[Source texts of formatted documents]
:::
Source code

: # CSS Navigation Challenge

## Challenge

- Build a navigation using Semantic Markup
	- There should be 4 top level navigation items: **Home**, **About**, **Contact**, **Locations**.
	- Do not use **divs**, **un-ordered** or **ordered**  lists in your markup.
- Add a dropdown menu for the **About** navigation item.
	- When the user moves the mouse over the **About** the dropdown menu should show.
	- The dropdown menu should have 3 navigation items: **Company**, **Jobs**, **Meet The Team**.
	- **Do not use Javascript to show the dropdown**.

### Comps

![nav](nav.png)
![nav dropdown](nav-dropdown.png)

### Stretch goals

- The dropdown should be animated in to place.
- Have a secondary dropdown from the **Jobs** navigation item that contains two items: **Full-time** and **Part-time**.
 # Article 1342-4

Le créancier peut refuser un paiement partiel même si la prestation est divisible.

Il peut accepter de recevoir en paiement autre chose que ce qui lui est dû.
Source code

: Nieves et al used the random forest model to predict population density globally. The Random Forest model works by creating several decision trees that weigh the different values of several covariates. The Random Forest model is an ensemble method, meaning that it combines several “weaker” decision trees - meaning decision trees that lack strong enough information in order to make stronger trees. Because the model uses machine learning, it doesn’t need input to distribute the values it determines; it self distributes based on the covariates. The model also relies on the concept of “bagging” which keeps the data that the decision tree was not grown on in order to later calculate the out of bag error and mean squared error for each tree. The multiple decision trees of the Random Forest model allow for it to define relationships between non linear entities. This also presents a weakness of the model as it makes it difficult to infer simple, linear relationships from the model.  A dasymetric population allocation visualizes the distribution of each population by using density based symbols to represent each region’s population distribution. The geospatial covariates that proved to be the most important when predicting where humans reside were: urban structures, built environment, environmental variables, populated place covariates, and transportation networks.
:::
▸ **Activity**:
Locate and copy each line in the data above that includes the word "items".

▸ **Result below**:
	- There should be 4 top level navigation items: **Home**, **About**, **Contact**, **Locations**.
	- The dropdown menu should have 3 navigation items: **Company**, **Jobs**, **Meet The Team**.
- Have a secondary dropdown from the **Jobs** navigation item that contains two items: **Full-time** and **Part-time**.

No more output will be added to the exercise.